# "Weird Al" Yankovic is now mainstream?



## Carol (Mar 20, 2007)

Cool article on Weird Al.  I had no idea his albums are hitting the top 20?


----------



## phlaw (Mar 20, 2007)

Great article.  I have been a fan for a long time, and have seen him in concert once.  I think I have every CD, even his box set from the 90's titled "Al in a Box".


----------



## Touch Of Death (Mar 20, 2007)

Carol Kaur said:


> Cool article on Weird Al. I had no idea his albums are hitting the top 20?

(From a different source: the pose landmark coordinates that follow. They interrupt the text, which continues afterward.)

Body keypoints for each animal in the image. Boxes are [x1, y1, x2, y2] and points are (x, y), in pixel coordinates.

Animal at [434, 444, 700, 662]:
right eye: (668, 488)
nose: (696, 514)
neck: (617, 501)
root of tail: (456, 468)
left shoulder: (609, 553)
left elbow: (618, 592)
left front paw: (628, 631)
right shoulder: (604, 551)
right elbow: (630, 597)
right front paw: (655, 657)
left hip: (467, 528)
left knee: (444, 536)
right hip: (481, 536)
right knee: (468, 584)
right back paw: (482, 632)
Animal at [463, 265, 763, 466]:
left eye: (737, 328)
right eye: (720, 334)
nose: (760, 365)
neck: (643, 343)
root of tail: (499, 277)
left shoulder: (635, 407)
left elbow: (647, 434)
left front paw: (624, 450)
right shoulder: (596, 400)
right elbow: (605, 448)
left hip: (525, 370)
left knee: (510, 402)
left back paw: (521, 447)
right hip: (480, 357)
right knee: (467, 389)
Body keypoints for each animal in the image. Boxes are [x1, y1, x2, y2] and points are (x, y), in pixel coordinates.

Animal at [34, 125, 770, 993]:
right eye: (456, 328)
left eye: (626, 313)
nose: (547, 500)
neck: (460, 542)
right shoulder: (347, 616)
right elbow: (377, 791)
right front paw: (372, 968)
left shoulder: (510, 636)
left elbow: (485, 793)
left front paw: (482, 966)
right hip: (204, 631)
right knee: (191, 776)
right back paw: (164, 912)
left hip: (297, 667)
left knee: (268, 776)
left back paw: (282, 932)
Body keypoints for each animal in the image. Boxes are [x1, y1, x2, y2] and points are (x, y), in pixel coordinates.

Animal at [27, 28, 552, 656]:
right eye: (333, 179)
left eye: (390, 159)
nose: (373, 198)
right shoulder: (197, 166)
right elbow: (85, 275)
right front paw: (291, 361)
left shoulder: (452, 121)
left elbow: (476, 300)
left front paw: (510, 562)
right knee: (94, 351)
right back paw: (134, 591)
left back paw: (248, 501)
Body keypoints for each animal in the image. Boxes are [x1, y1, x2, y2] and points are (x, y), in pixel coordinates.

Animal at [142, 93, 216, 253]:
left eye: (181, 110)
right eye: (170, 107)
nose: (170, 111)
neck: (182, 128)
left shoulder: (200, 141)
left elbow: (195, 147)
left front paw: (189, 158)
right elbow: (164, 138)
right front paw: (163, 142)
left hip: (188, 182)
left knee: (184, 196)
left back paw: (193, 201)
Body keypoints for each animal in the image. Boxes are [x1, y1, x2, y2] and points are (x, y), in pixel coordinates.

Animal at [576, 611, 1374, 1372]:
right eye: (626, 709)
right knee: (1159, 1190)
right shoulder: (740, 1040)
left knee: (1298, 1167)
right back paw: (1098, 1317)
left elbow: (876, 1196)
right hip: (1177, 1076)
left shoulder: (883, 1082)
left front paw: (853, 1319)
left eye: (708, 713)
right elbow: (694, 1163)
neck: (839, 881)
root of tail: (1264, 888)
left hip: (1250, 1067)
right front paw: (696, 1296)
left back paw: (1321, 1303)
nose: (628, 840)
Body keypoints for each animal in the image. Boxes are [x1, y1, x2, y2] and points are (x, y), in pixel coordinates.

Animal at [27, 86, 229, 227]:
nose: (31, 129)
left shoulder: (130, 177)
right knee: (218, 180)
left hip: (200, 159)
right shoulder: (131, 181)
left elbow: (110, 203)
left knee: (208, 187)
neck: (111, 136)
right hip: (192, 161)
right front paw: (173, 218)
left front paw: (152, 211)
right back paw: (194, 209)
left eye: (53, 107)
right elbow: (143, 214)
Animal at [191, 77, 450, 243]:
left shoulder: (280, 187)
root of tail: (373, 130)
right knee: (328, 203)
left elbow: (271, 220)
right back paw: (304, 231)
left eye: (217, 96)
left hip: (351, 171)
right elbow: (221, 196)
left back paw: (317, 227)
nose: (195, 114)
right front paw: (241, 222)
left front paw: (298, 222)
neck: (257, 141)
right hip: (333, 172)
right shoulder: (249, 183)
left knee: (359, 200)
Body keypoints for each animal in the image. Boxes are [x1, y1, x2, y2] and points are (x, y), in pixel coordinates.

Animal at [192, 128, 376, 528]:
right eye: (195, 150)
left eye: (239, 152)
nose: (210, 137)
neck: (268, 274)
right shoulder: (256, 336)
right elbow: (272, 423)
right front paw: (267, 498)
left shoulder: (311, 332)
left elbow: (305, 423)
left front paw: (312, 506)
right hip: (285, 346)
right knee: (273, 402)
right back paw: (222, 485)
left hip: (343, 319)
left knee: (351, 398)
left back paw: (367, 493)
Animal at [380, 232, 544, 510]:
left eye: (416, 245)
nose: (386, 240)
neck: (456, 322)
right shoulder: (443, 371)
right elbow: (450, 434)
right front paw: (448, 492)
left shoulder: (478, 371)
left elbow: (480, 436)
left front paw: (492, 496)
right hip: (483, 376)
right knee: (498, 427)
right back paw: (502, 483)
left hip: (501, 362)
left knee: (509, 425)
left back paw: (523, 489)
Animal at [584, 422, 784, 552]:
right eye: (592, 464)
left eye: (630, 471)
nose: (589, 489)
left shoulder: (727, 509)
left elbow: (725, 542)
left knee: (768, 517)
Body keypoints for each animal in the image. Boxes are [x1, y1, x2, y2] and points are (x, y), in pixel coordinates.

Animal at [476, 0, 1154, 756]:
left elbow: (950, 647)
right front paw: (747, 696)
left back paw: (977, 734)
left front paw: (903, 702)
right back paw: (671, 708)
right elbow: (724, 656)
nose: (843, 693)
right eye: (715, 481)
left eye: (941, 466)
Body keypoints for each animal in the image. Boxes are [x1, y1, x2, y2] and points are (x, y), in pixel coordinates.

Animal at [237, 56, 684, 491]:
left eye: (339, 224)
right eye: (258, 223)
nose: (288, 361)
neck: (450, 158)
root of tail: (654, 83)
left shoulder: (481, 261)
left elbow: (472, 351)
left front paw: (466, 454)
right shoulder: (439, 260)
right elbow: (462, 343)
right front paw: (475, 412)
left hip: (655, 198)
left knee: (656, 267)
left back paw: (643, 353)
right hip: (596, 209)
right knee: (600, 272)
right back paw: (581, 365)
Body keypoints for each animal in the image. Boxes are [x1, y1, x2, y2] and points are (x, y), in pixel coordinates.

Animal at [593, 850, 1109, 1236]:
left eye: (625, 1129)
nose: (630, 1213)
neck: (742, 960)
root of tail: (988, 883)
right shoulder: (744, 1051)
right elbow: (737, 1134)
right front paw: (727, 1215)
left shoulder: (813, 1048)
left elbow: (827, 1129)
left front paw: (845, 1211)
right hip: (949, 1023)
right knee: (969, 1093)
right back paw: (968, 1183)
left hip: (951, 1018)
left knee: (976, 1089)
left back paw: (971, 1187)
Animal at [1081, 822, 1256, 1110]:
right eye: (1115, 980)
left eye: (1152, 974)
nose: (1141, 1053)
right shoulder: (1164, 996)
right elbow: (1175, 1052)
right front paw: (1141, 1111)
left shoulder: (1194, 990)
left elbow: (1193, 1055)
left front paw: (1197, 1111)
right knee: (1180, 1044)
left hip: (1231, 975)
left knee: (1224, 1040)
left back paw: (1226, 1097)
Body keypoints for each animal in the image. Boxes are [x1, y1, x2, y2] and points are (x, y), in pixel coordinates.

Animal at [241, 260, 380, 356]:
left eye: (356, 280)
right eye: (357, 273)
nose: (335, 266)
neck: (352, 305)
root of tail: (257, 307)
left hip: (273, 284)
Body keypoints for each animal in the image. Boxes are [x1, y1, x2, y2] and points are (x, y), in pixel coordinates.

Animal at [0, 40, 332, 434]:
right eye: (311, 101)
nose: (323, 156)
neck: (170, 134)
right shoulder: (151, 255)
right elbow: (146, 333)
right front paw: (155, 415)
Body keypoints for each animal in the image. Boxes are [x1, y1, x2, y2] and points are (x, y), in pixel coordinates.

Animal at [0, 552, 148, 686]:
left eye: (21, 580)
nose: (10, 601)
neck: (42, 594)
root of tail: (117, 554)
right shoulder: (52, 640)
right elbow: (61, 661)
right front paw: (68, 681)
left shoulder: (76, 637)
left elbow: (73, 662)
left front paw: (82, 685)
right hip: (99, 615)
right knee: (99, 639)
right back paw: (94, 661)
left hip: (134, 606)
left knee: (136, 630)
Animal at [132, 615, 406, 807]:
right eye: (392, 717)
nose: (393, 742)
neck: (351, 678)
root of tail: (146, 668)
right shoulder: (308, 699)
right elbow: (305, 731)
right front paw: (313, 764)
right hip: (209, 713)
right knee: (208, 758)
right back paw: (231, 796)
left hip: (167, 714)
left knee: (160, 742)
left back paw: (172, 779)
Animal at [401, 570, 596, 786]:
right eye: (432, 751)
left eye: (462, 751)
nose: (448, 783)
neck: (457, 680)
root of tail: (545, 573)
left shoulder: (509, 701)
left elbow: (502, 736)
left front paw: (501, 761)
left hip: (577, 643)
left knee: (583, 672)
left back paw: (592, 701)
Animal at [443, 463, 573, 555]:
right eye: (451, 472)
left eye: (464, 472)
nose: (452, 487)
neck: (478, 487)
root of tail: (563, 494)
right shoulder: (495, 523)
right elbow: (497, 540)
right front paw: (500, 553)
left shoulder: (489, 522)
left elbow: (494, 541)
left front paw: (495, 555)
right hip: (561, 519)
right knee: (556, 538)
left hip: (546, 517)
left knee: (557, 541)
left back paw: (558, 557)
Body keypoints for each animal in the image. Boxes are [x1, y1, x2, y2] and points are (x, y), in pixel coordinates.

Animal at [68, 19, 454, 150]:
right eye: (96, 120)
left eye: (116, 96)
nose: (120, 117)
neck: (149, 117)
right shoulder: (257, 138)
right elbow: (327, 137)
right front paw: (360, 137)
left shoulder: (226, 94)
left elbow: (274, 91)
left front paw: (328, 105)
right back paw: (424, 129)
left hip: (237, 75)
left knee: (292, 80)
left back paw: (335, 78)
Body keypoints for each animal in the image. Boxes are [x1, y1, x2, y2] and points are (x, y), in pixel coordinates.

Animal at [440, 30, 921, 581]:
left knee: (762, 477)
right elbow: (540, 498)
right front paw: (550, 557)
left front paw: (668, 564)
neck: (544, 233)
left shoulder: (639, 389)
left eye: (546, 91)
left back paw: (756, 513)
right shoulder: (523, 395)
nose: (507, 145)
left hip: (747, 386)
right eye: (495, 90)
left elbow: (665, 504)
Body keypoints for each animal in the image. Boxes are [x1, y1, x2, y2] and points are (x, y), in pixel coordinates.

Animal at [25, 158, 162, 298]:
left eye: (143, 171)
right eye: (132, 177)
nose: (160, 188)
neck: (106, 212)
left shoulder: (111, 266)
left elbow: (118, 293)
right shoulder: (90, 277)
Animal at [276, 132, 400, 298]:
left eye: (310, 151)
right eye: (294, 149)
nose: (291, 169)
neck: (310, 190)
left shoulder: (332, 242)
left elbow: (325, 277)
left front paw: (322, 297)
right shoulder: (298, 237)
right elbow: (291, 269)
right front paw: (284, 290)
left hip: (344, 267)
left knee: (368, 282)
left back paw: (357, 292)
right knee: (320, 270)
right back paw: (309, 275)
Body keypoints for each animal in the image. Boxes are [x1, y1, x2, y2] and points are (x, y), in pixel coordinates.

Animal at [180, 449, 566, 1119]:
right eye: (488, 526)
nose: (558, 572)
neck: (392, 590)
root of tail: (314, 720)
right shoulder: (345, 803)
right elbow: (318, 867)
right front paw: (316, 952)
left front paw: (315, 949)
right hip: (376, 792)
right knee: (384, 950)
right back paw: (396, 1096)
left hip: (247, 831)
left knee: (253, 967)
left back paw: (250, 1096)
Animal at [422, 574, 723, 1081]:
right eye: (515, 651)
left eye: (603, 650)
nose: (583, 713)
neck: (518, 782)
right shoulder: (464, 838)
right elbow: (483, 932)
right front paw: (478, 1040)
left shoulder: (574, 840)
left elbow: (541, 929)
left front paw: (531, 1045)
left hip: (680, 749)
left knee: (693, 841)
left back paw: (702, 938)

He was always ,in the end, more popular than the artists he has covered... Even Sir. Micheal.


----------



## arnisador (Mar 20, 2007)

We've seen him play live several times!


----------



## ArmorOfGod (Mar 20, 2007)

Oddly enough, he is one of the most talented performers out there.  His parents died a few years ago from carbon-monoxide poisoning in their home and I read a great quote from his dad saying how proud he was of his son.
Look at Wierd Al's career: he makes people laugh with clean humor.  Also, he gets permission from his "targets" before he lampoons them (or, he always tries).  
He is as cool as it gets.
Has anyone here seen his movie "UHF"?

AoG


----------



## LuzRD (Mar 20, 2007)

i always think of the movie "uhf" when i see weird al, or if someone talks about him. sheesh its been years since i saw that


----------



## Mariachi Joe (Mar 20, 2007)

I love uhf, that was good comedy, my favorite part was Conan the Librarian and Gandhi II:rofl:


----------



## Cryozombie (Mar 21, 2007)

I have the UHF dvd as well as his Music Video DVD.​


----------



## terryl965 (Mar 21, 2007)

Well the people have spoken and wierd Al is running for president go Al


----------



## phlaw (Mar 21, 2007)

UHF is a classic, I loved Stanleys Spadowski's playhouse and the kid drinking from the fire hose.

Still makes me laugh...


----------